My mind tried to make me regret Justin ever leaving LU, but my heart knew that wasn't an option. Did he want his job back? YES. Did I want his job back? YES. Was it a mistake to ever leave in the first place?

No. I don't believe it was. This was a journey of learning, friends. The other man's grass is greener, true, but not really. During the last 5 months, I've seen real changes in my husband. He wasn't late a single day, he was uber responsible and turned out to be a really good manager for his first try. It was as if he had something to prove, now that someone had entrusted him with all that management responsibility.

I also learned a great deal. I learned that when my car is available 24/7, thanks to his company car, that I leave the house less and spend less money. Just because it was always there...I didn't "need" it as much. We both learned together that the up and downs with the paydays had been crazy, but God had always provided for us. While month-to-month could be crazy, when it came time to file taxes we'd see his W-2 proved we'd be alright. The challenge, the steady pay, the company car...none of it was really worth leaving a company where we were happy.
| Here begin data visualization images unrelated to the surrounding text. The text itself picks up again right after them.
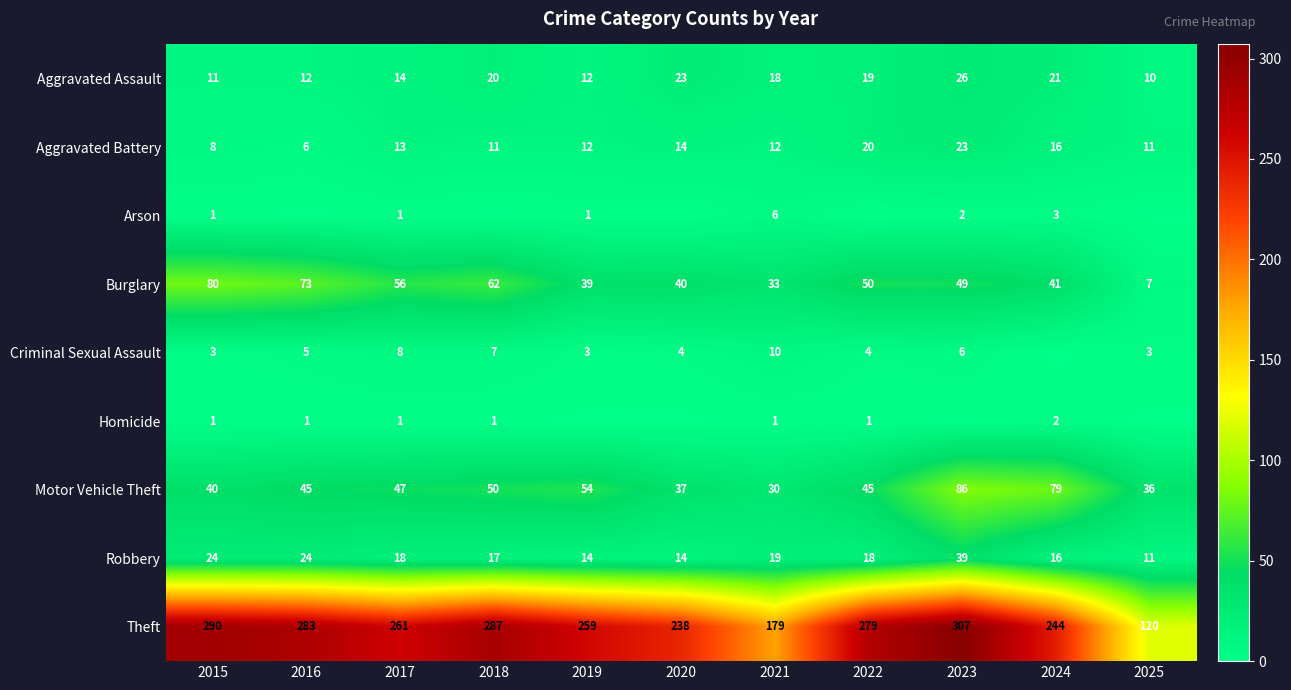

What value does the Robbery series have at 2025, to the nearest 10?

10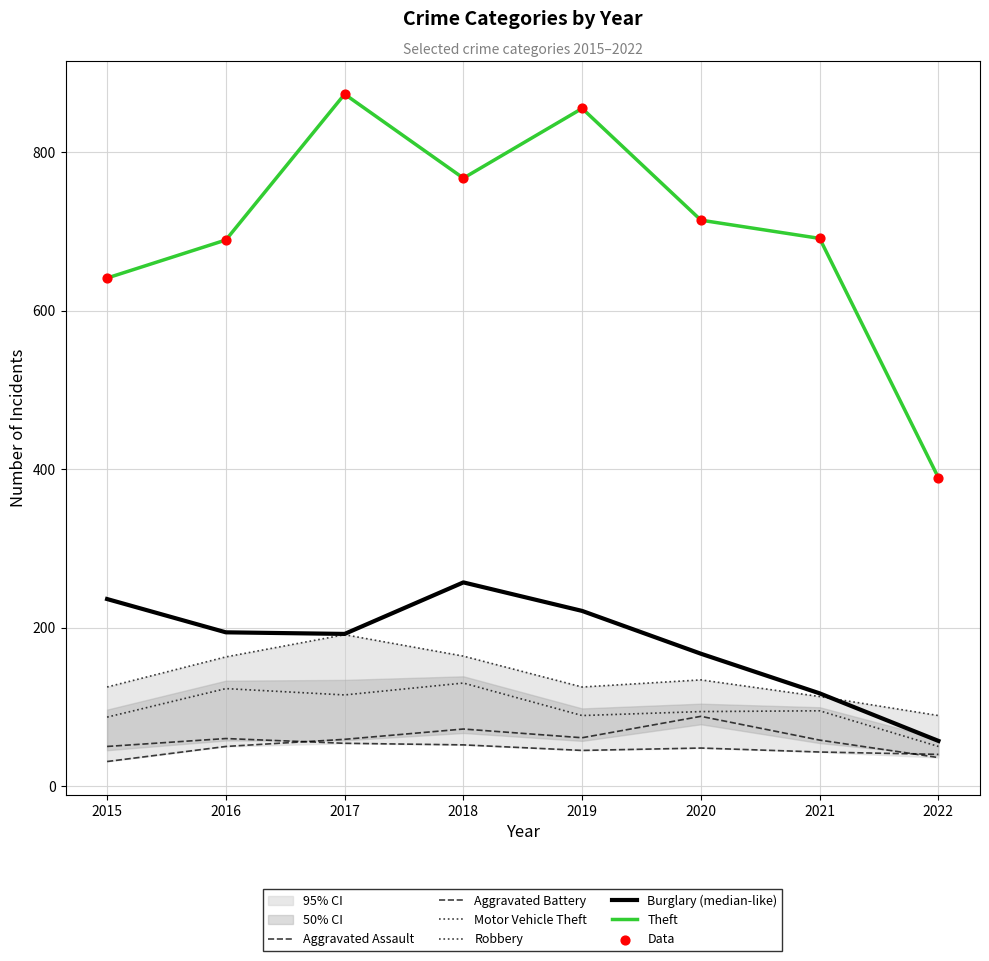

At which category is the sum across all series the highest?

2017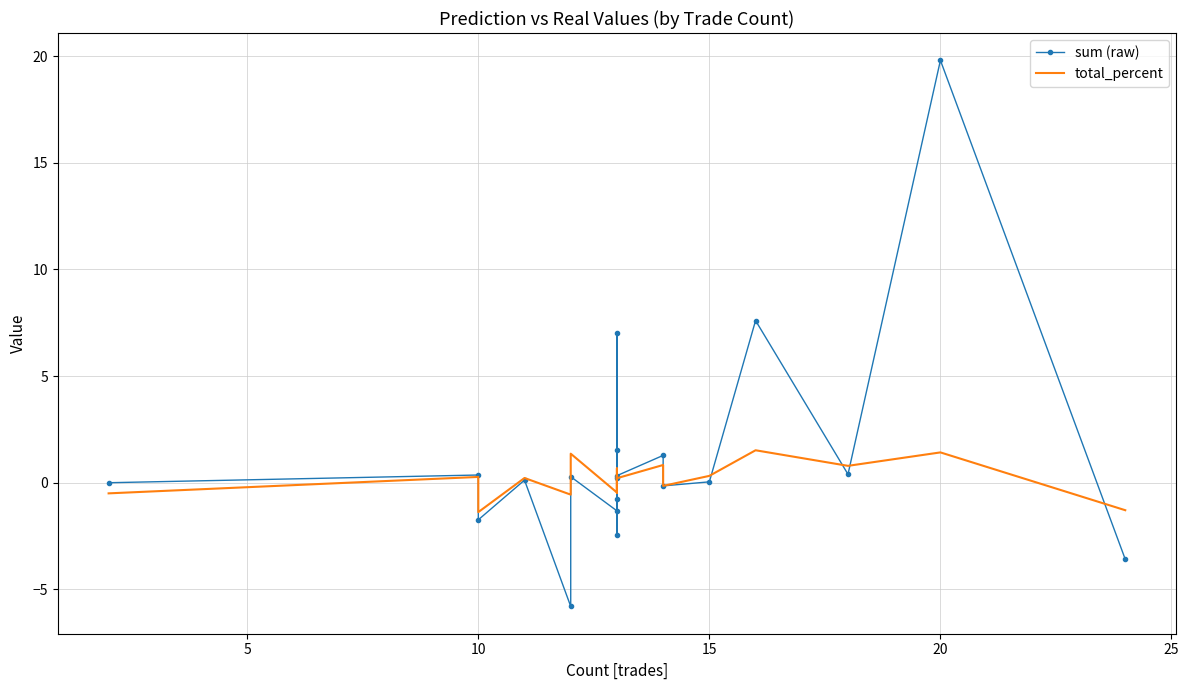

How many lines are shown in the chart?

2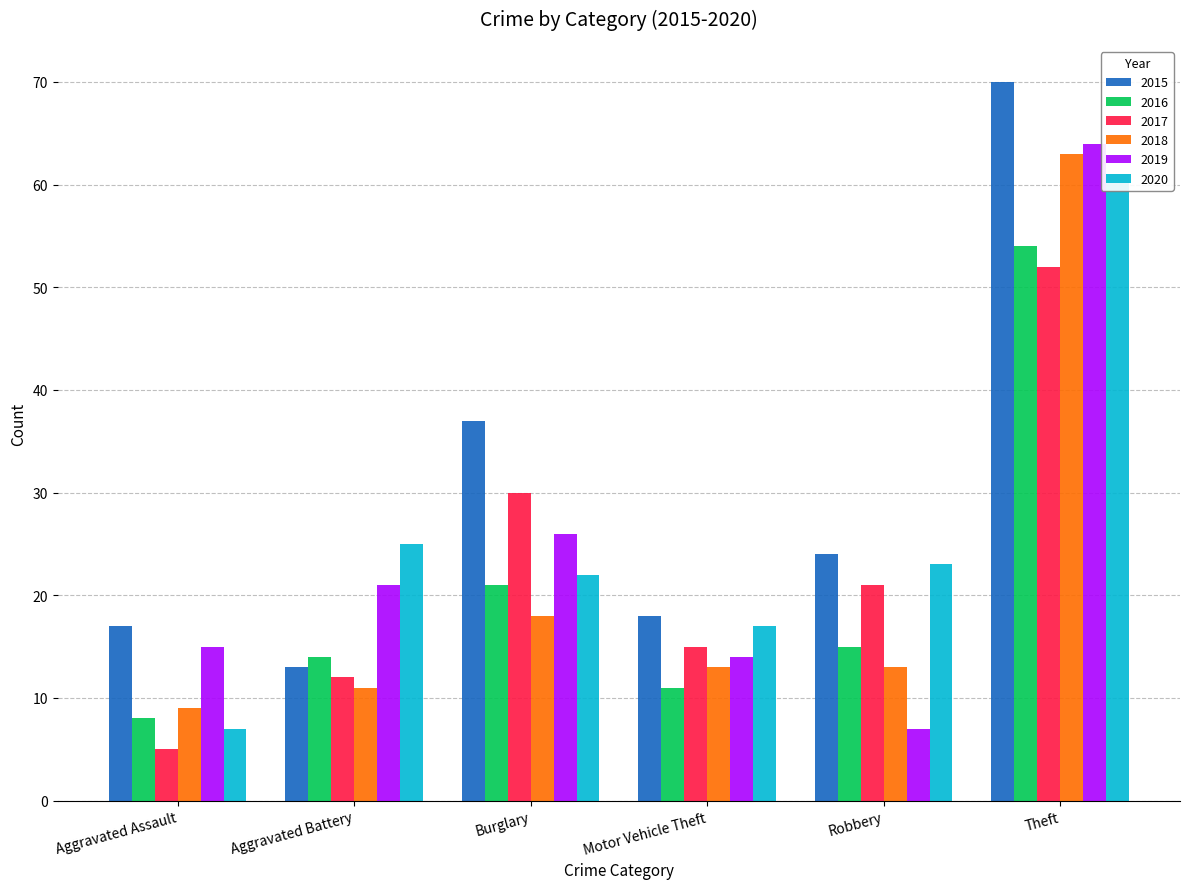

At which category is the sum across all series the highest?

Theft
Now, they were set to hire someone else and we both desperately wanted back. I remember the day he went in to announce his departure, I had knots in my stomach because I knew it just wasn't right--leaving a company that had been so good to us. Still, we regret nothing, because if he hadn't taken this journey off-road, we'd never have known and would have always wondered.

Justin spoke with his old manager at LU, and really put him in a predicament because it sounded like he'd made up his mind as to who Justin's replacement would be. It took almost two weeks to hear anything. A very tense two weeks, though again through the grapevine it sounded like his co-workers would welcome him back, especially his ability to fix the Control4 system.

I wrote this post weeks ago and am just now updating because we've just been so busy! Long story short, Justin went back to his old position at LU {I've withheld the full name of the business just because I don't want someone Googling home theatres in Denver to end up at this silly post}. We're SO HAPPY that he's back! Even the first couple days back, it was just like being home again, for all of us. The old routine, the one that worked so well for us, and all that stress just...gone. They even gave him his earned vacation hours back and decided to treat his brief departure as a sabbatical. See why I've always said it is such a great company?

We don't regret The Tribulation because it makes us even more grateful and appreciative of what we do have with LU. In hindsight, it's actually just all been one big blessing in disguise.